Over the weekend, the U.S. House of Representatives passed a
Healthcare bill 220-215. So we’re one step closer to the healthcare overhaul President Obama promised during the campaign season prior to his Presidency.
As this bill heads to the U.S. Senate for debate and vote, I can’t help but wonder if this is really a great option for our country, our businesses, and our Healthcare Providers. Below is an article I found from the Boston Globe that made a lot of sense to me, and I hope it will to you as well.
An option for public: less government, more choice
“My guiding principle is and always has been that consumers do better when there is choice and competition.’’ So said President Obama in his address to Congress on health care, making an argument for a government-run “public option’’ to sell health insurance that many Democrats have echoed.

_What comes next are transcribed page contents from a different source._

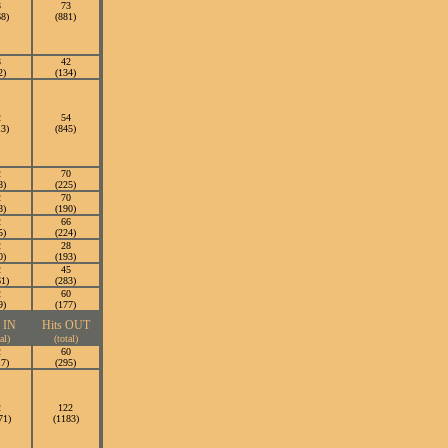
3
73
68)
(881)
3
42
2)
(134)
2
54
13)
(845)
2
70
8)
(225)
2
70
8)
(190)
2
66
5)
(224)
2
28
0)
(193)
2
45
61)
(283)
2
60
9)
(177)
s IN
Hits OUT
al)
(total)
2
60
17)
(295)
2
122
71)
(1183)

In 34 states, Obama noted, three-fourths of the insurance market is controlled by five or fewer companies. “Without competition, the price of insurance goes up and the quality goes down.’’ But add a public option “administered by the government just like Medicaid or Medicare,’’ he said, and competition would revive.
No, it wouldn’t.
A government-run health insurer would radically tilt the health-insurance playing field. It would amount to a new entitlement program, able to undercut the price of private insurance by squeezing hospitals and doctors, reimbursing them at below-market rates. “Just like Medicaid and Medicare,’’ which also underpay medical providers, the public option would force hospitals and doctors to charge private insurers more. Insurers would be compelled to raise their premiums, eventually losing millions of customers to the government plan.